We celebrate your life because you worked for peace and justice. The fact that both peace and justice continue to elude us is not owed to anything that you failed to do. It is in spite of all that you and others with you have done and continue to do. We celebrate you because you labored and sacrificed for a just nation – a nation where peace and justice reigns. Convinced that your labours shall not be in vain, we shall continue to live, not by our fears but by our hopes. Those hopes, rooted as they are in God, shall not be disappointed forever.

We commend your sense of family. We do so at a time when our affairs are characterized by a total disregard for life. No time is more appropriate than now to commend those who respect life – now when the nation is proliferating with assassins and murders – none of whom are ever called to account. No one is at liberty to take the life of another. This celebration of your life is an appropriate opportunity to urge the nation to resist violence and not to stand helpless in the face of nihilism. I do not know of anything that peace and non-violence cannot achieve. I know of nothing that violence can achieve. We must come together as brothers and sisters and resolve our disputes amicably. God has called us to be one, to live in peace and harmony. We ought not to be divided, State from State, tribe from tribe, faith from faith, the rich from the poor. Let us begin now to break down the walls that separate us and to tear down the fences of differences and hatred. We cannot do so until we free ourselves from pride and self-seeking, and overcome our prejudices and fears. The time has come when we must cease to treat one another as strangers in our own land. Peace is not going to spring out of the ground. We shall have to make it. All hands must be on deck to raise our country from the valley of humiliation, of uncertainty, of violence and of corruption. This is the time to go to the house of mourning. At this time, God calls us to surrender all and to follow him. The nation needs to repent and to return to God. Whether we live in the east or the west, whether we live in the north or the south, whether we are Moslems or Christians, whether we are rich or poor, whether our lands have resources or not, we are one people and one nation our duty is to share our fortunes with one another and to share in the distresses of those who are less fortunate.

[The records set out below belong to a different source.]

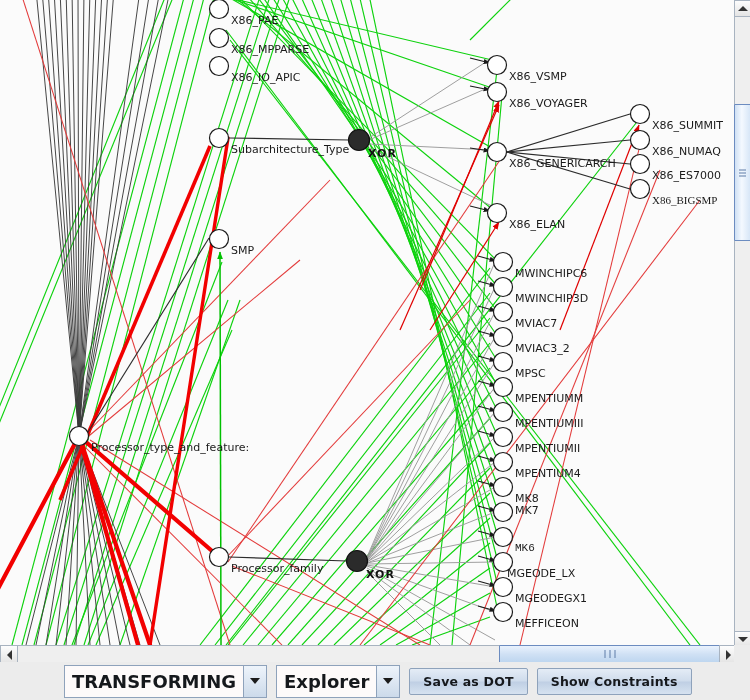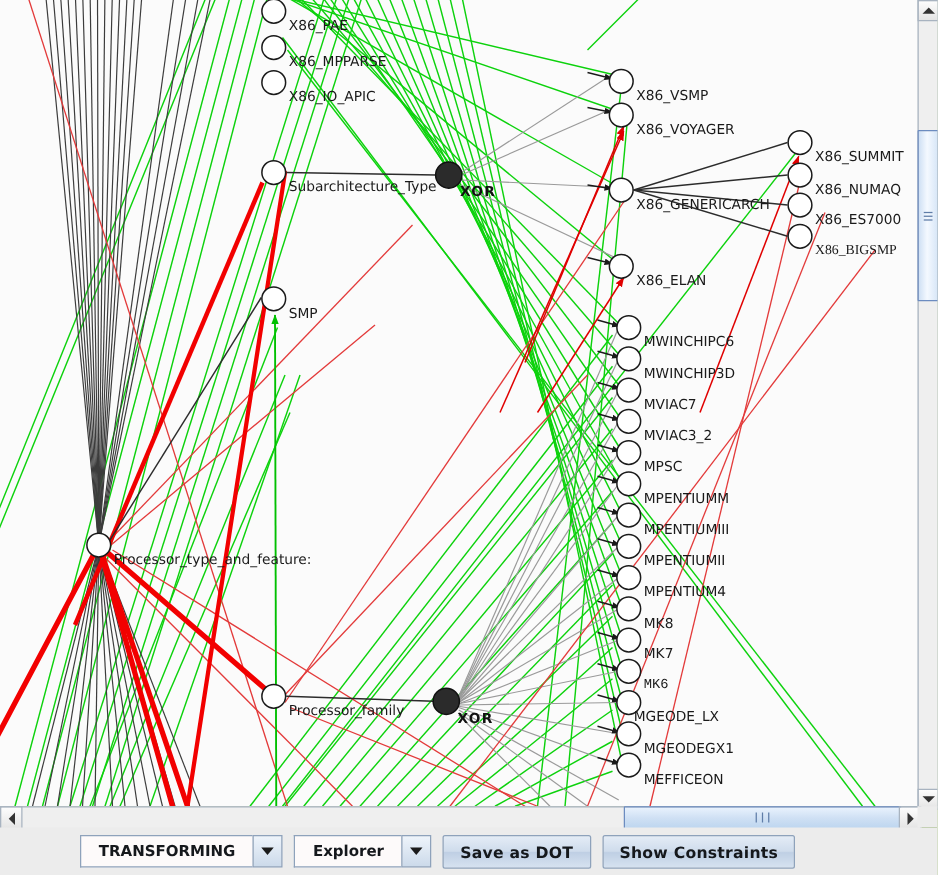"X86_PAE" #app { background: #4d7c0f -> #c4b5fd }
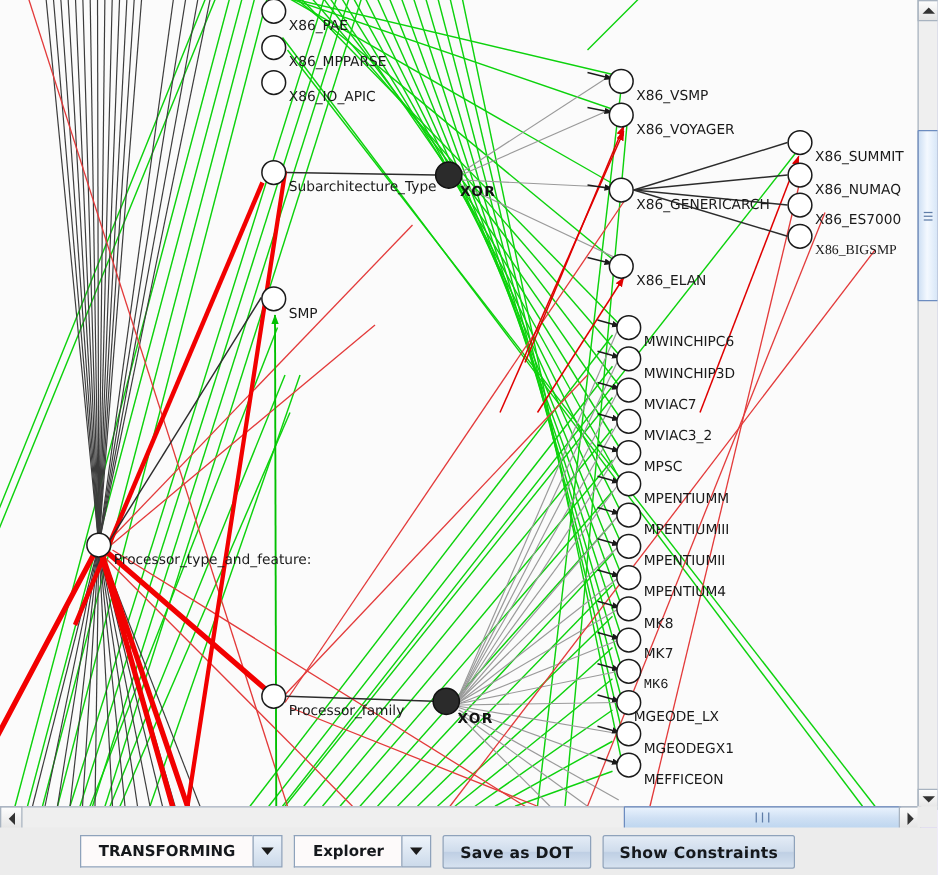"MK7" div.node-label { top: 516px -> 504px }
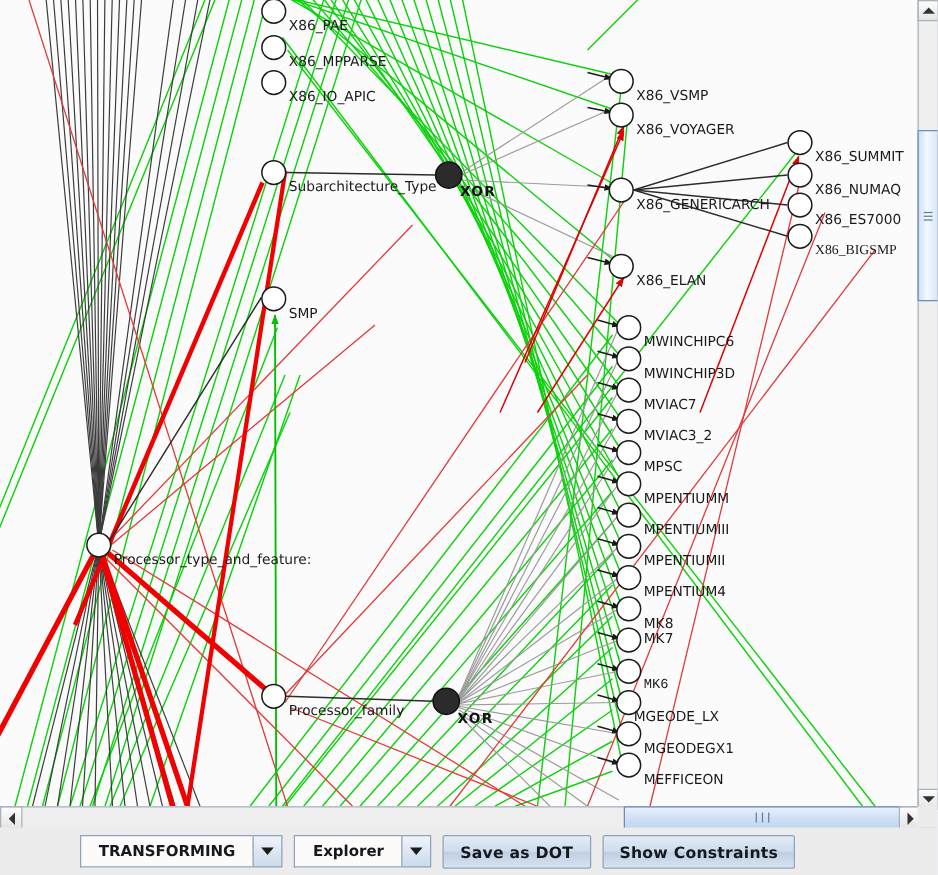"TRANSFORMING" .combo .field { font-size: 12px -> 18px; padding: 5px 14px -> 5px 7px }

As we celebrate the life of this child of God let us bear in mind that God created one man, one woman and one world without boundaries. There shall be one man and one woman and one world without boundaries. The lion shall lie down with the lamb. The Christian and the Moslem shall lie down together. Nations shall beat their swords into plowshares and their spears into pruning hooks. Christians and Moslems shall not lift up the sword against one another neither shall they learn war anymore. That is the ideal to which we must aspire.

Now more than ever before, we look up to our leaders to speak. As important as infrastructures are, let our leaders be reminded that they shall not be remembered for the roads and bridges and hospitals they build if at the same time they do not speak, pointing out the direction in which the nation ought to go. Time shall wear out the roads and bridges that we build but the words of our leaders shall never be forgotten. The nation is yearning to hear from her leaders. Which way shall we go?

Let us acknowledge that we all have, in various ways, contributed to the decline of our country. Let us acknowledge that we all share in the guilt of corruption and dictatorship. Let us repent and work together for the transformation of our nation. I know of no better way of honouring Dr. Alex Ekwueme who has been steadfast in advancing our nation.